--- TAREFAS A REALIZAR ---
1) No tópico sobre radiação solar, qual é o tema da tese que Luís Franco está a começar a fazer?
2) Prossiga o tópico do fórum sobre radiação solar a partir da última frase apresentada.

# Radiação solar



## luisfranco (13 Set 2010 às 19:01)

Boa tarde
Não sei se é o sitio para fazer esta pergunta mas gostaria que alguém me esclarecesse esta dúvida. Estou neste momento a começar a fazer uma tese sobre solar térmico e precisava de saber se é possível obter a radiação solar ao nível do solo. E queria saber se há este valor para os vários dias do ano. E onde posso consultar estes valores...
Cumprimentos 
Luís Franco


----------



## AnDré (13 Set 2010 às 20:35)

luisfranco disse:


> Boa tarde
> Não sei se é o sitio para fazer esta pergunta mas gostaria que alguém me esclarecesse esta dúvida. Estou neste momento a começar a fazer uma tese sobre solar térmico e precisava de saber se é possível obter a radiação solar ao nível do solo. E queria saber se há este valor para os vários dias do ano. E onde posso consultar estes valores...

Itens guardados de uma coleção

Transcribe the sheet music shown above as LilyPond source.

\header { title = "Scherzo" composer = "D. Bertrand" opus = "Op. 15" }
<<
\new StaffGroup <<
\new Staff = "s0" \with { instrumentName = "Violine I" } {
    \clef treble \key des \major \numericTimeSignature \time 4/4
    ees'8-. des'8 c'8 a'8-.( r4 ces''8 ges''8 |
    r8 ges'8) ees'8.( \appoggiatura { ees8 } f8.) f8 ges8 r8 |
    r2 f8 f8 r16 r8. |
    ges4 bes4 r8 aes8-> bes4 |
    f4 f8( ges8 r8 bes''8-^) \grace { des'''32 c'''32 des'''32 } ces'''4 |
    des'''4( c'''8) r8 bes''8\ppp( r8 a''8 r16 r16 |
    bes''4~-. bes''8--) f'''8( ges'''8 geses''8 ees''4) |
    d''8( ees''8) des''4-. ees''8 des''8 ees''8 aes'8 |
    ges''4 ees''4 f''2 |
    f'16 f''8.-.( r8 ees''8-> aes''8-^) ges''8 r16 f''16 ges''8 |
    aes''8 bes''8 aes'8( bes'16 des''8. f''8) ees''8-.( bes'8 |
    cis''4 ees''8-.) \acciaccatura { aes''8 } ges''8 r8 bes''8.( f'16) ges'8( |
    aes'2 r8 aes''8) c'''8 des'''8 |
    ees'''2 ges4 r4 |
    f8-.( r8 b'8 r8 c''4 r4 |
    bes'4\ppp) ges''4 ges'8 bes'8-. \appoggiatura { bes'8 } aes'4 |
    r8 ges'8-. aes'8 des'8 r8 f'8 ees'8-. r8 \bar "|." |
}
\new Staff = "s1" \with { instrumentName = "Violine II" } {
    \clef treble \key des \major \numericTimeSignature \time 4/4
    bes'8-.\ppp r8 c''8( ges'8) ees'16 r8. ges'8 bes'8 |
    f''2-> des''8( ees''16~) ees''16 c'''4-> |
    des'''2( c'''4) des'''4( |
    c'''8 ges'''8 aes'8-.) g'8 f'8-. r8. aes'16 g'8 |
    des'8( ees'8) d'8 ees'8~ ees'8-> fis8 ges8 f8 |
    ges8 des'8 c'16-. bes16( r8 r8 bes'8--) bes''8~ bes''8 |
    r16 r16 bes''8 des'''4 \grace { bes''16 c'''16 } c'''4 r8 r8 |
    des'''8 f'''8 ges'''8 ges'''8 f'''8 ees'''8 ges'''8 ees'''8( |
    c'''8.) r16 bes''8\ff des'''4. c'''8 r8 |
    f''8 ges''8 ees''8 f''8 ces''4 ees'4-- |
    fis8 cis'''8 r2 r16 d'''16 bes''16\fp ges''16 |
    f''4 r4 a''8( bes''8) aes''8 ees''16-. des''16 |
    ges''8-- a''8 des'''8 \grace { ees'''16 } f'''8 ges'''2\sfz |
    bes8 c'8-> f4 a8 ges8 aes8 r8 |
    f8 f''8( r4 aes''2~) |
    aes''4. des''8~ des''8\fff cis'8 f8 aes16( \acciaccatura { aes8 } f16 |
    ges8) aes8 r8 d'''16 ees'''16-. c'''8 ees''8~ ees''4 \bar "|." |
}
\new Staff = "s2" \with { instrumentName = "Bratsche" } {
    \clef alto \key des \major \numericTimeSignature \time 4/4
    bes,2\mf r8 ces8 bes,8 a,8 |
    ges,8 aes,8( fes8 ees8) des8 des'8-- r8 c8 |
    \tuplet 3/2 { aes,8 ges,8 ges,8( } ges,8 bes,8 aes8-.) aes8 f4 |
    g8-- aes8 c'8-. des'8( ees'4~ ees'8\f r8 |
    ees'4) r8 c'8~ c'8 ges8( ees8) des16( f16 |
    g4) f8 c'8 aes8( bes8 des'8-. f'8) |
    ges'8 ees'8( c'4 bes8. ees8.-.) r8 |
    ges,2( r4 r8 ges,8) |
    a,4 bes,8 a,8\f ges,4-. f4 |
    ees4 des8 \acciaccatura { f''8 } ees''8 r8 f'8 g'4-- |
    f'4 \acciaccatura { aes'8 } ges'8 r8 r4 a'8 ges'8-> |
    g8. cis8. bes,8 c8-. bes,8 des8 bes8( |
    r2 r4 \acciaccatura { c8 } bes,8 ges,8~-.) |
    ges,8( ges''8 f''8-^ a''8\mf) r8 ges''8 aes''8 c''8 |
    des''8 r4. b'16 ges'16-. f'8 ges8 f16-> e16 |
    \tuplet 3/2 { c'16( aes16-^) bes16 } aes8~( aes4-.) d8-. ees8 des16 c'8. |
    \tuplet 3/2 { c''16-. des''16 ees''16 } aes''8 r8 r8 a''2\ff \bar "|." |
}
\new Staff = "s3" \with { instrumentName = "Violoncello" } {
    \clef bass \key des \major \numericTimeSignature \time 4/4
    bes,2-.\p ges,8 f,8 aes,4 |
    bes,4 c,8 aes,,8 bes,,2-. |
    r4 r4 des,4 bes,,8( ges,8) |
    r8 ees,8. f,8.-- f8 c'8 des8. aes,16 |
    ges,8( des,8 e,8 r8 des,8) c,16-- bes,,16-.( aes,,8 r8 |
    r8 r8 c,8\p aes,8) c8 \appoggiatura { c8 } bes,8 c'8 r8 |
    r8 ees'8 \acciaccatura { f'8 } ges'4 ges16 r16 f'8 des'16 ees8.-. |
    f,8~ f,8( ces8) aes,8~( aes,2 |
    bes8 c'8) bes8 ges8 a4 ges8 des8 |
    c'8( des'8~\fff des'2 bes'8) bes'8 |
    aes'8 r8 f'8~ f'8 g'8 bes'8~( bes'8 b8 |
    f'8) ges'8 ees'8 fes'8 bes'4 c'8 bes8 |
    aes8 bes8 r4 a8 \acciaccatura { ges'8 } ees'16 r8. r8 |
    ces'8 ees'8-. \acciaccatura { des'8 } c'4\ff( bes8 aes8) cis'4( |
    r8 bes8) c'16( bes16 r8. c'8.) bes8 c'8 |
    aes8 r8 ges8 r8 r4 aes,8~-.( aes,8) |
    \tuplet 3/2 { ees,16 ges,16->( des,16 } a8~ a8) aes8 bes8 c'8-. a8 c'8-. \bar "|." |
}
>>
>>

--- RESPOSTAS DO EXERCÍCIO ---
1) Solar térmico.

2)
> Cumprimentos
> Luís Franco



Em W/m^2?

Como por exemplo, isto:
Estação da Moita (Hotspot)
(ver solar radiation)


----------



## luisfranco (14 Set 2010 às 09:51)

Exactamente isso. Agora queria esses dados na zona do carregado. E se há ja registos dos 365 de um ano. 
Obrigado Cumprimentos


----------



## AnDré (14 Set 2010 às 11:48)

luisfranco disse:


> Exactamente isso. Agora queria esses dados na zona do carregado. E se há ja registos dos 365 de um ano.
> Obrigado Cumprimentos



Há uma estação amadora em Benavente.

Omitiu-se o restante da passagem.